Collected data
:::

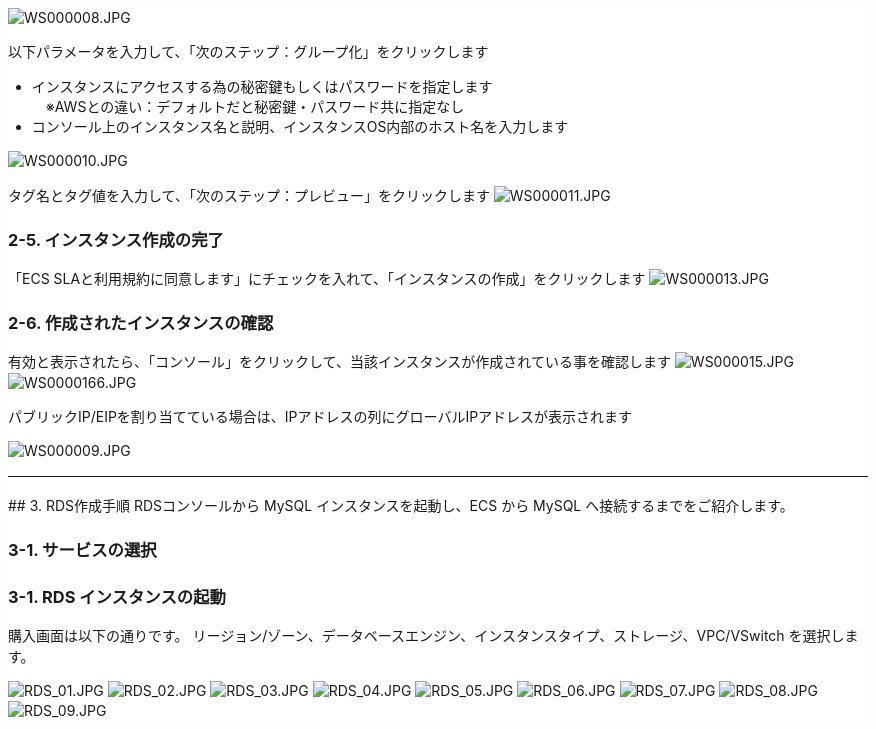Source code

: ![WS000008.JPG](../img/ECS/ECS_07.jpeg)

以下パラメータを入力して、「次のステップ：グループ化」をクリックします

- インスタンスにアクセスする為の秘密鍵もしくはパスワードを指定します  
　※AWSとの違い：デフォルトだと秘密鍵・パスワード共に指定なし  
- コンソール上のインスタンス名と説明、インスタンスOS内部のホスト名を入力します  

![WS000010.JPG](../img/ECS/ECS_08.jpeg)

タグ名とタグ値を入力して、「次のステップ：プレビュー」をクリックします
![WS000011.JPG](../img/ECS/ECS_09.jpeg)

### 2-5. インスタンス作成の完了
「ECS SLAと利用規約に同意します」にチェックを入れて、「インスタンスの作成」をクリックします
![WS000013.JPG](../img/ECS/ECS_10.jpeg)

### 2-6. 作成されたインスタンスの確認
有効と表示されたら、「コンソール」をクリックして、当該インスタンスが作成されている事を確認します
![WS000015.JPG](../img/ECS/ECS_11.jpeg)
![WS0000166.JPG](../img/ECS/ECS_12.jpeg)

パブリックIP/EIPを割り当てている場合は、IPアドレスの列にグローバルIPアドレスが表示されます

![WS000009.JPG](../img/ECS/ECS_13.jpeg)

---
<h4 id="RDS"></h4>
## 3. RDS作成手順
RDSコンソールから  MySQL インスタンスを起動し、ECS から MySQL へ接続するまでをご紹介します。

### 3-1. サービスの選択

###  3-1. RDS インスタンスの起動
購入画面は以下の通りです。
リージョン/ゾーン、データベースエンジン、インスタンスタイプ、ストレージ、VPC/VSwitch を選択します。

![RDS_01.JPG](../img/RDS/RDS_01.png)
![RDS_02.JPG](../img/RDS/RDS_02.png)
![RDS_03.JPG](../img/RDS/RDS_03.png)
![RDS_04.JPG](../img/RDS/RDS_04.png)
![RDS_05.JPG](../img/RDS/RDS_05.png)
![RDS_06.JPG](../img/RDS/RDS_06.png)
![RDS_07.JPG](../img/RDS/RDS_07.png)
![RDS_08.JPG](../img/RDS/RDS_08.png)
![RDS_09.JPG](../img/RDS/RDS_09.png)
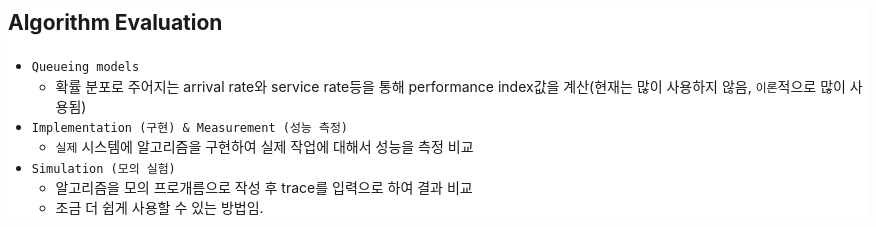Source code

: ## Algorithm Evaluation


- `Queueing models`
  - 확률 분포로 주어지는 arrival rate와 service rate등을 통해 performance index값을 계산(현재는 많이 사용하지 않음, `이론`적으로 많이 사용됨)
- `Implementation (구현) & Measurement (성능 측정)`
  - `실제` 시스템에 알고리즘을 구현하여 실제 작업에 대해서 성능을 측정 비교
- `Simulation (모의 실험)`
  - 알고리즘을 모의 프로개름으로 작성 후 trace를 입력으로 하여 결과 비교
  - 조금 더 쉽게 사용할 수 있는 방법임.
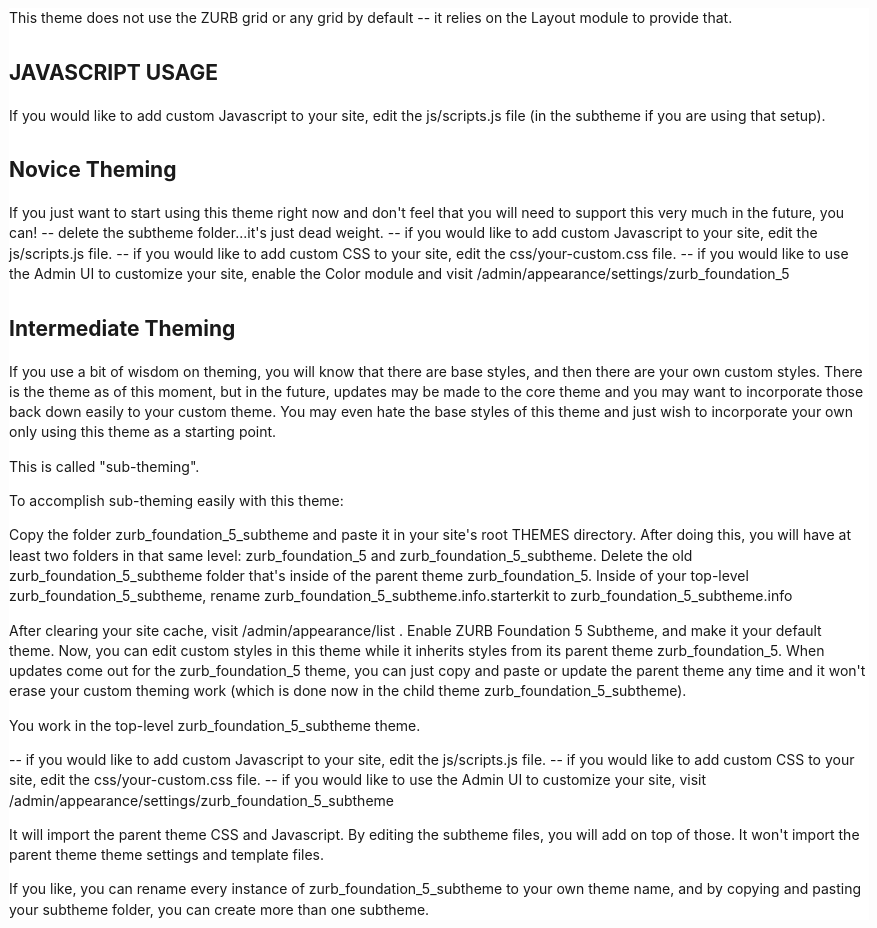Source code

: This theme does not use the ZURB grid or any grid by default -- it relies on the Layout module to provide that.

JAVASCRIPT USAGE
------------------

If you would like to add custom Javascript to your site, edit the js/scripts.js file (in the subtheme if you are using that setup).

Novice Theming
------------------

If you just want to start using this theme right now and don't feel that you will need to support this very much in the future, you can!
-- delete the subtheme folder...it's just dead weight.
-- if you would like to add custom Javascript to your site, edit the js/scripts.js file.
-- if you would like to add custom CSS to your site, edit the css/your-custom.css file.
-- if you would like to use the Admin UI to customize your site, enable the Color module and visit /admin/appearance/settings/zurb_foundation_5

Intermediate Theming
----------------------

If you use a bit of wisdom on theming, you will know that there are base styles, and then there are your own custom styles.  There is the theme as of this moment, but in the future, updates may be made to the core theme and you may want to incorporate those back down easily to your custom theme.  You may even hate the base styles of this theme and just wish to incorporate your own only using this theme as a starting point.

This is called "sub-theming".

To accomplish sub-theming easily with this theme:

Copy the folder zurb_foundation_5_subtheme and paste it in your site's root THEMES directory.  After doing this, you will have at least two folders in that same level: zurb_foundation_5 and zurb_foundation_5_subtheme.  Delete the old zurb_foundation_5_subtheme folder that's inside of the parent theme zurb_foundation_5.  Inside of your top-level zurb_foundation_5_subtheme, rename zurb_foundation_5_subtheme.info.starterkit to zurb_foundation_5_subtheme.info

After clearing your site cache, visit /admin/appearance/list .  Enable ZURB Foundation 5 Subtheme, and make it your default theme.  Now, you can edit custom styles in this theme while it inherits styles from its parent theme zurb_foundation_5.  When updates come out for the zurb_foundation_5 theme, you can just copy and paste or update the parent theme any time and it won't erase your custom theming work (which is done now in the child theme zurb_foundation_5_subtheme).

You work in the top-level zurb_foundation_5_subtheme theme.

-- if you would like to add custom Javascript to your site, edit the js/scripts.js file.
-- if you would like to add custom CSS to your site, edit the css/your-custom.css file.
-- if you would like to use the Admin UI to customize your site, visit /admin/appearance/settings/zurb_foundation_5_subtheme

It will import the parent theme CSS and Javascript.  By editing the subtheme files, you will add on top of those.
It won't import the parent theme theme settings and template files.

If you like, you can rename every instance of zurb_foundation_5_subtheme to your own theme name, and by copying and pasting your subtheme folder, you can create more than one subtheme.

:::

## Task brief
Print the data once more without any change, skipping each picture.

## The completed task
Source code

: ![WS000008.JPG](../img/ECS/ECS_07.jpeg)

以下パラメータを入力して、「次のステップ：グループ化」をクリックします

- インスタンスにアクセスする為の秘密鍵もしくはパスワードを指定します  
　※AWSとの違い：デフォルトだと秘密鍵・パスワード共に指定なし  
- コンソール上のインスタンス名と説明、インスタンスOS内部のホスト名を入力します  

![WS000010.JPG](../img/ECS/ECS_08.jpeg)

タグ名とタグ値を入力して、「次のステップ：プレビュー」をクリックします
![WS000011.JPG](../img/ECS/ECS_09.jpeg)

### 2-5. インスタンス作成の完了
「ECS SLAと利用規約に同意します」にチェックを入れて、「インスタンスの作成」をクリックします
![WS000013.JPG](../img/ECS/ECS_10.jpeg)

### 2-6. 作成されたインスタンスの確認
有効と表示されたら、「コンソール」をクリックして、当該インスタンスが作成されている事を確認します
![WS000015.JPG](../img/ECS/ECS_11.jpeg)
![WS0000166.JPG](../img/ECS/ECS_12.jpeg)

パブリックIP/EIPを割り当てている場合は、IPアドレスの列にグローバルIPアドレスが表示されます

![WS000009.JPG](../img/ECS/ECS_13.jpeg)

---
<h4 id="RDS"></h4>
## 3. RDS作成手順
RDSコンソールから  MySQL インスタンスを起動し、ECS から MySQL へ接続するまでをご紹介します。

### 3-1. サービスの選択

###  3-1. RDS インスタンスの起動
購入画面は以下の通りです。
リージョン/ゾーン、データベースエンジン、インスタンスタイプ、ストレージ、VPC/VSwitch を選択します。

![RDS_01.JPG](../img/RDS/RDS_01.png)
![RDS_02.JPG](../img/RDS/RDS_02.png)
![RDS_03.JPG](../img/RDS/RDS_03.png)
![RDS_04.JPG](../img/RDS/RDS_04.png)
![RDS_05.JPG](../img/RDS/RDS_05.png)
![RDS_06.JPG](../img/RDS/RDS_06.png)
![RDS_07.JPG](../img/RDS/RDS_07.png)
![RDS_08.JPG](../img/RDS/RDS_08.png)
![RDS_09.JPG](../img/RDS/RDS_09.png)
Source code

: ## Algorithm Evaluation


- `Queueing models`
  - 확률 분포로 주어지는 arrival rate와 service rate등을 통해 performance index값을 계산(현재는 많이 사용하지 않음, `이론`적으로 많이 사용됨)
- `Implementation (구현) & Measurement (성능 측정)`
  - `실제` 시스템에 알고리즘을 구현하여 실제 작업에 대해서 성능을 측정 비교
- `Simulation (모의 실험)`
  - 알고리즘을 모의 프로개름으로 작성 후 trace를 입력으로 하여 결과 비교
  - 조금 더 쉽게 사용할 수 있는 방법임.
Source code

: This theme does not use the ZURB grid or any grid by default -- it relies on the Layout module to provide that.

JAVASCRIPT USAGE
------------------

If you would like to add custom Javascript to your site, edit the js/scripts.js file (in the subtheme if you are using that setup).

Novice Theming
------------------

If you just want to start using this theme right now and don't feel that you will need to support this very much in the future, you can!
-- delete the subtheme folder...it's just dead weight.
-- if you would like to add custom Javascript to your site, edit the js/scripts.js file.
-- if you would like to add custom CSS to your site, edit the css/your-custom.css file.
-- if you would like to use the Admin UI to customize your site, enable the Color module and visit /admin/appearance/settings/zurb_foundation_5

Intermediate Theming
----------------------

If you use a bit of wisdom on theming, you will know that there are base styles, and then there are your own custom styles.  There is the theme as of this moment, but in the future, updates may be made to the core theme and you may want to incorporate those back down easily to your custom theme.  You may even hate the base styles of this theme and just wish to incorporate your own only using this theme as a starting point.

This is called "sub-theming".

To accomplish sub-theming easily with this theme:

Copy the folder zurb_foundation_5_subtheme and paste it in your site's root THEMES directory.  After doing this, you will have at least two folders in that same level: zurb_foundation_5 and zurb_foundation_5_subtheme.  Delete the old zurb_foundation_5_subtheme folder that's inside of the parent theme zurb_foundation_5.  Inside of your top-level zurb_foundation_5_subtheme, rename zurb_foundation_5_subtheme.info.starterkit to zurb_foundation_5_subtheme.info

After clearing your site cache, visit /admin/appearance/list .  Enable ZURB Foundation 5 Subtheme, and make it your default theme.  Now, you can edit custom styles in this theme while it inherits styles from its parent theme zurb_foundation_5.  When updates come out for the zurb_foundation_5 theme, you can just copy and paste or update the parent theme any time and it won't erase your custom theming work (which is done now in the child theme zurb_foundation_5_subtheme).

You work in the top-level zurb_foundation_5_subtheme theme.

-- if you would like to add custom Javascript to your site, edit the js/scripts.js file.
-- if you would like to add custom CSS to your site, edit the css/your-custom.css file.
-- if you would like to use the Admin UI to customize your site, visit /admin/appearance/settings/zurb_foundation_5_subtheme

It will import the parent theme CSS and Javascript.  By editing the subtheme files, you will add on top of those.
It won't import the parent theme theme settings and template files.

If you like, you can rename every instance of zurb_foundation_5_subtheme to your own theme name, and by copying and pasting your subtheme folder, you can create more than one subtheme.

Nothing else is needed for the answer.